### THE TASK
Write each line again exactly as it is, from the opening line of the records below through the one containing "rating: 4.28", and add nothing.

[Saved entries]
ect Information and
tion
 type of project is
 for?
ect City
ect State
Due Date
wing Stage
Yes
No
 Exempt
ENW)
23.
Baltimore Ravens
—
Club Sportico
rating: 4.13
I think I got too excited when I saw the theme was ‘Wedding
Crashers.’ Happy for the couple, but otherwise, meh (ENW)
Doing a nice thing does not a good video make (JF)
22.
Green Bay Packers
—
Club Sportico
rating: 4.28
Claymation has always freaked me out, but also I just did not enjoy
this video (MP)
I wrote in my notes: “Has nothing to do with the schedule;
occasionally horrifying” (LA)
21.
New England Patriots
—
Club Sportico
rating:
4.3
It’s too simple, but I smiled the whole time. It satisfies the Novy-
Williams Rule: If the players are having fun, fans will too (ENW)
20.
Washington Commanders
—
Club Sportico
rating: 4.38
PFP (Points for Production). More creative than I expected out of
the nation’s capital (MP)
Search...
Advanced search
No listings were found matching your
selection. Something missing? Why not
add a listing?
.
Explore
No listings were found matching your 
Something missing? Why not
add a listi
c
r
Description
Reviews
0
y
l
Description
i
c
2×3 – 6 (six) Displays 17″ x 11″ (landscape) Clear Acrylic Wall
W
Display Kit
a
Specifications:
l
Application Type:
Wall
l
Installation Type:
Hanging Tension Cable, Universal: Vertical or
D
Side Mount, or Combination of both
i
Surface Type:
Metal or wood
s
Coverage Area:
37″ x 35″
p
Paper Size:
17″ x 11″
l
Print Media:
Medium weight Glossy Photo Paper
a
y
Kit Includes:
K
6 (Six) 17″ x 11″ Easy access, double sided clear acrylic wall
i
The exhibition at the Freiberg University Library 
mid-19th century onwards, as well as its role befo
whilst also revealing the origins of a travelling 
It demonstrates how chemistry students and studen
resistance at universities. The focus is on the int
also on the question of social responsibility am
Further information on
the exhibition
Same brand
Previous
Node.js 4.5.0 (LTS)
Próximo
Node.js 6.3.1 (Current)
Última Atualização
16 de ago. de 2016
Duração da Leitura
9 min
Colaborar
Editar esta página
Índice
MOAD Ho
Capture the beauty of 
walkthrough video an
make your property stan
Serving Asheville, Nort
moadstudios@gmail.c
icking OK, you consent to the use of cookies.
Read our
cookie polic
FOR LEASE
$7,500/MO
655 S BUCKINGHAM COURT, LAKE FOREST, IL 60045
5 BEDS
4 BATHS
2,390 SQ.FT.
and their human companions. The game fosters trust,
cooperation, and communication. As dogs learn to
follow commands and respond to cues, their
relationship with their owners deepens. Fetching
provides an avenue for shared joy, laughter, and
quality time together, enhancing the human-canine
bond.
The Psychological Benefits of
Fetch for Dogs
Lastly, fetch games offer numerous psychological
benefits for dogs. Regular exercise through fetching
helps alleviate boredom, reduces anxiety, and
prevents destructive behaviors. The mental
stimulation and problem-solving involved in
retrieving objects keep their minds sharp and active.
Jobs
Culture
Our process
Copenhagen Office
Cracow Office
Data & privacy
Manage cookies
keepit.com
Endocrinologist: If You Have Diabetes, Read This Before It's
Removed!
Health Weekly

### TASK SOLUTION
ect Information and
tion
 type of project is
 for?
ect City
ect State
Due Date
wing Stage
Yes
No
 Exempt
ENW)
23.
Baltimore Ravens
—
Club Sportico
rating: 4.13
I think I got too excited when I saw the theme was ‘Wedding
Crashers.’ Happy for the couple, but otherwise, meh (ENW)
Doing a nice thing does not a good video make (JF)
22.
Green Bay Packers
—
Club Sportico
rating: 4.28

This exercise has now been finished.